Most people make a decision not because that’s what they want, but because that’s what they should pick. Which I think is funny. For once again, we let the society dictate our happiness.

There’s a reason why I’m secretive most of the time. It takes a while before I share problems to friends coz 1) they also have something to mind for their own, 2) I want to get through the obstacle first, or at least be halfway there, and 3) no one really cares (why? look at 1). I’m not being a pessimist here, I’m just being honest. But I wouldn’t go on talking about problems. You could read this if you want. I looked it up after writing 3.

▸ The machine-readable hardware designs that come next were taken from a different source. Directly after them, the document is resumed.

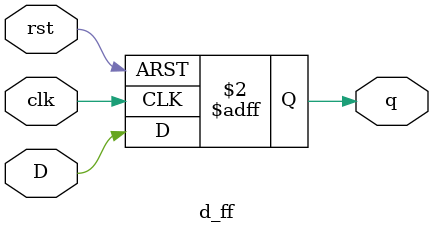
<source format=v>
module d_ff(
    input D,
    input clk,
    input rst,
    output reg q
    );
    always @(posedge clk or posedge rst)
    begin
    if (rst)
    q <= 1'b0;
    else
    q <= D;
    end
endmodule
</source>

As selfish as it may sound, I want certain things to keep to myself. Dating, for example. I wouldn’t tell my friends that I’m seeing someone (I wouldn’t even tell them if I like someone). But I wouldn’t keep it for a long time either. Just a few months or so. Because I want to be sure.

In this day and age, it’s hard to know whether you really like something or someone or you just like it because the people around you do. It’s a world full of uncertainties and you wouldn’t want your mind messed up all the damn time. Almost everything is digital now that once your friends find out the name of your date, the next step would definitely be a search online. Then comes their judgments, opinions, and whatnot. And those are the things that I’m avoiding.

It’s not that I don’t want to hear what they think, it’s because I want to hear my thoughts clearer. No matter how much I say to myself that it’s still my decision, their sentiments will not remain unheard. It will creep into my mind and somehow influence my choice. I value my friends, but I will not go about seeking their approval on something that will primarily change my life. (Although I actually think that in this aspect, all of us are the same. And I know we’ll support each other.)

So until I make up my mind into something, specifically liking someone or dating and wanting to spend more time with him, I will not share it to my friends (even my mom?). We have to listen more to ourselves than the people around us on things like this. Because only then can we tell ourselves that the decision is ours and definite.